Like I said, I don’t know how many games we won or lost. There was no trophy or nothing at season’s end. I told people that I was going to go out for the team next year and try harder, but I already knew when I took my helmet off after the last game I would never put it back on. Playing football was not for me. I would have much more fun watching it from the stands as a member of the Gatesville High School Marching Hornet Band, The Pride of Coryell County (GHSMHB, PCC for short). But I am proud to say that I played beside a few champions. Several of these guys, these C Teamers, they eventually made varsity years later and helped bring to Gatesville the school’s only state championship. I mean, they were total dicks in school, for the most part. But the football field is the great equalizer I suppose.
After that, I did not go out for the basketball team, seeing as though I am incredibly clumsy despite my height (might I remind you, I fell off a roof trying to get a tan). I did not go out for baseball either cause who the hell would want to do that? I stayed in the athletics class, but only so I didn’t have to go to P.E. When I was confronted with my lack of participation, I lied and said I was conditioning for next year (we had to run like 85 miles each day during the off season) and then tried my hand at making the discus squad in track and field. I failed miserably. Evidently, it ain’t like throwing a Frisbee. When it came time to sign up for eight grade classes, I discovered I did not need another P.E. requirement and decided to get a head start on high school with First Year Spanish. And we all know how my Spanish skills turned out (“Tengo… big stick?”).

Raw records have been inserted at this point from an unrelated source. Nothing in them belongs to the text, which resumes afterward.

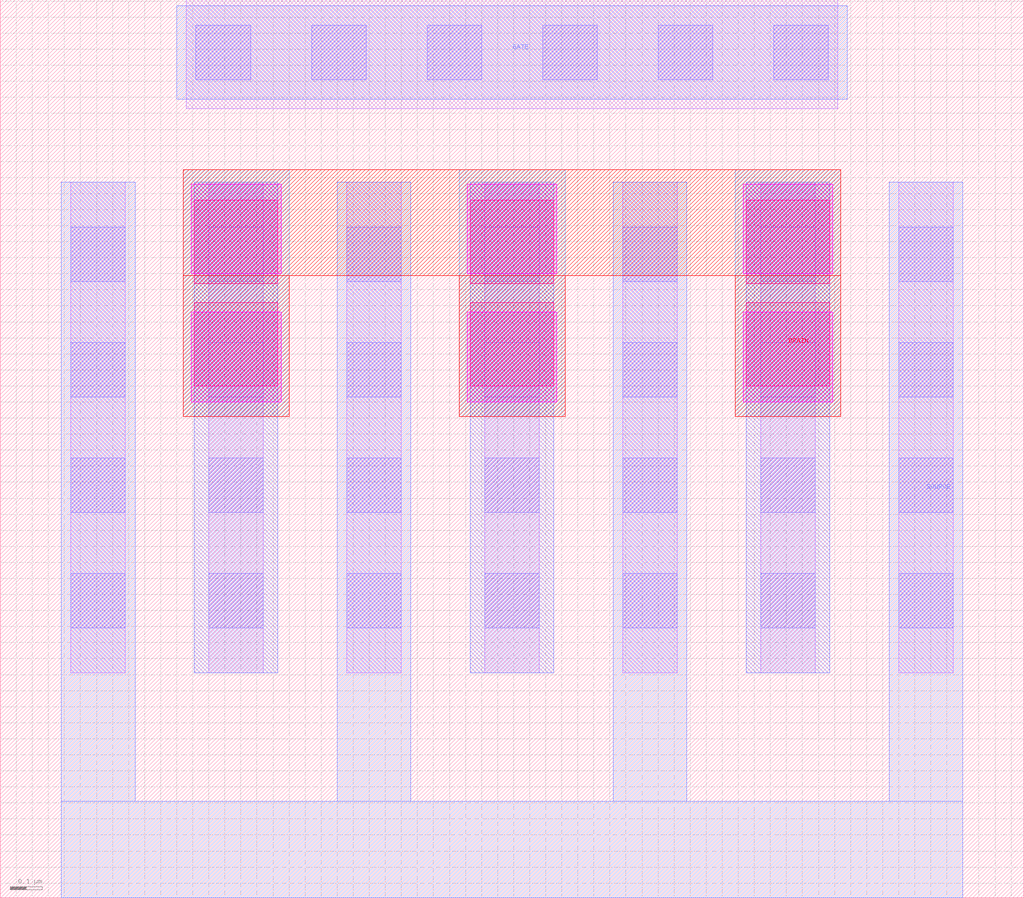
<source format=lef>
# Copyright 2020 The SkyWater PDK Authors
#
# Licensed under the Apache License, Version 2.0 (the "License");
# you may not use this file except in compliance with the License.
# You may obtain a copy of the License at
#
#     https://www.apache.org/licenses/LICENSE-2.0
#
# Unless required by applicable law or agreed to in writing, software
# distributed under the License is distributed on an "AS IS" BASIS,
# WITHOUT WARRANTIES OR CONDITIONS OF ANY KIND, either express or implied.
# See the License for the specific language governing permissions and
# limitations under the License.
#
# SPDX-License-Identifier: Apache-2.0

VERSION 5.7 ;
  NOWIREEXTENSIONATPIN ON ;
  DIVIDERCHAR "/" ;
  BUSBITCHARS "[]" ;
MACRO sky130_fd_pr__rf_pfet_01v8_aF06W1p68L0p15
  CLASS BLOCK ;
  FOREIGN sky130_fd_pr__rf_pfet_01v8_aF06W1p68L0p15 ;
  ORIGIN  0.000000  0.445000 ;
  SIZE  3.190000 BY  2.800000 ;
  PIN DRAIN
    ANTENNADIFFAREA  1.411200 ;
    PORT
      LAYER met3 ;
        RECT 0.570000 1.055000 0.900000 1.495000 ;
        RECT 0.570000 1.495000 2.620000 1.825000 ;
        RECT 1.430000 1.055000 1.760000 1.495000 ;
        RECT 2.290000 1.055000 2.620000 1.495000 ;
    END
  END DRAIN
  PIN GATE
    ANTENNAGATEAREA  1.512000 ;
    PORT
      LAYER met1 ;
        RECT 0.550000 2.045000 2.640000 2.335000 ;
    END
  END GATE
  PIN SOURCE
    ANTENNADIFFAREA  1.831200 ;
    PORT
      LAYER met1 ;
        RECT 0.190000 -0.445000 3.000000 -0.145000 ;
        RECT 0.190000 -0.145000 0.420000  1.785000 ;
        RECT 1.050000 -0.145000 1.280000  1.785000 ;
        RECT 1.910000 -0.145000 2.140000  1.785000 ;
        RECT 2.770000 -0.145000 3.000000  1.785000 ;
    END
  END SOURCE
  OBS
    LAYER li1 ;
      RECT 0.220000 0.255000 0.390000 1.785000 ;
      RECT 0.580000 2.015000 2.610000 2.355000 ;
      RECT 0.650000 0.255000 0.820000 1.785000 ;
      RECT 1.080000 0.255000 1.250000 1.785000 ;
      RECT 1.510000 0.255000 1.680000 1.785000 ;
      RECT 1.940000 0.255000 2.110000 1.785000 ;
      RECT 2.370000 0.255000 2.540000 1.785000 ;
      RECT 2.800000 0.255000 2.970000 1.785000 ;
    LAYER mcon ;
      RECT 0.220000 0.395000 0.390000 0.565000 ;
      RECT 0.220000 0.755000 0.390000 0.925000 ;
      RECT 0.220000 1.115000 0.390000 1.285000 ;
      RECT 0.220000 1.475000 0.390000 1.645000 ;
      RECT 0.610000 2.105000 0.780000 2.275000 ;
      RECT 0.650000 0.395000 0.820000 0.565000 ;
      RECT 0.650000 0.755000 0.820000 0.925000 ;
      RECT 0.650000 1.115000 0.820000 1.285000 ;
      RECT 0.650000 1.475000 0.820000 1.645000 ;
      RECT 0.970000 2.105000 1.140000 2.275000 ;
      RECT 1.080000 0.395000 1.250000 0.565000 ;
      RECT 1.080000 0.755000 1.250000 0.925000 ;
      RECT 1.080000 1.115000 1.250000 1.285000 ;
      RECT 1.080000 1.475000 1.250000 1.645000 ;
      RECT 1.330000 2.105000 1.500000 2.275000 ;
      RECT 1.510000 0.395000 1.680000 0.565000 ;
      RECT 1.510000 0.755000 1.680000 0.925000 ;
      RECT 1.510000 1.115000 1.680000 1.285000 ;
      RECT 1.510000 1.475000 1.680000 1.645000 ;
      RECT 1.690000 2.105000 1.860000 2.275000 ;
      RECT 1.940000 0.395000 2.110000 0.565000 ;
      RECT 1.940000 0.755000 2.110000 0.925000 ;
      RECT 1.940000 1.115000 2.110000 1.285000 ;
      RECT 1.940000 1.475000 2.110000 1.645000 ;
      RECT 2.050000 2.105000 2.220000 2.275000 ;
      RECT 2.370000 0.395000 2.540000 0.565000 ;
      RECT 2.370000 0.755000 2.540000 0.925000 ;
      RECT 2.370000 1.115000 2.540000 1.285000 ;
      RECT 2.370000 1.475000 2.540000 1.645000 ;
      RECT 2.410000 2.105000 2.580000 2.275000 ;
      RECT 2.800000 0.395000 2.970000 0.565000 ;
      RECT 2.800000 0.755000 2.970000 0.925000 ;
      RECT 2.800000 1.115000 2.970000 1.285000 ;
      RECT 2.800000 1.475000 2.970000 1.645000 ;
    LAYER met1 ;
      RECT 0.605000 0.255000 0.865000 1.785000 ;
      RECT 1.465000 0.255000 1.725000 1.785000 ;
      RECT 2.325000 0.255000 2.585000 1.785000 ;
    LAYER met2 ;
      RECT 0.570000 1.055000 0.900000 1.825000 ;
      RECT 1.430000 1.055000 1.760000 1.825000 ;
      RECT 2.290000 1.055000 2.620000 1.825000 ;
    LAYER via ;
      RECT 0.605000 1.150000 0.865000 1.410000 ;
      RECT 0.605000 1.470000 0.865000 1.730000 ;
      RECT 1.465000 1.150000 1.725000 1.410000 ;
      RECT 1.465000 1.470000 1.725000 1.730000 ;
      RECT 2.325000 1.150000 2.585000 1.410000 ;
      RECT 2.325000 1.470000 2.585000 1.730000 ;
    LAYER via2 ;
      RECT 0.595000 1.100000 0.875000 1.380000 ;
      RECT 0.595000 1.500000 0.875000 1.780000 ;
      RECT 1.455000 1.100000 1.735000 1.380000 ;
      RECT 1.455000 1.500000 1.735000 1.780000 ;
      RECT 2.315000 1.100000 2.595000 1.380000 ;
      RECT 2.315000 1.500000 2.595000 1.780000 ;
  END
END sky130_fd_pr__rf_pfet_01v8_aF06W1p68L0p15
END LIBRARY

</source>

No, I was not destined for football stardom. But on some nights, as I sit exactly 100 miles from Gatesville High School’s McKamie Stadium, I hear the city sounds around me and cars passing on the street morph into the roar of a crowd. The air is crisp and the moon is full and the lights from Memorial Stadium on the UT campus blind the starless sky and I dream of gridiron glory. Everything is on the line, the clock is winding down, the time outs are spent, and there exists just One. More. Play. The ball is snapped, the lines crash, and I am not in the trenches but running down the sideline, my cleats striking craters into the perfectly manicured earth, my hands outstretched in the air, hanging there, waiting for that perfect spiral pass. I am beyond coverage now and the quarterback see this and the ball is thrown and darts to me, like a hornet, and alights in my hand. I am off, no one can stop me now, like a longhorn on the stampede I quest for the end zone and when I am there the game is over and my name is legend. That night I bang the quarterback and my world is perfect.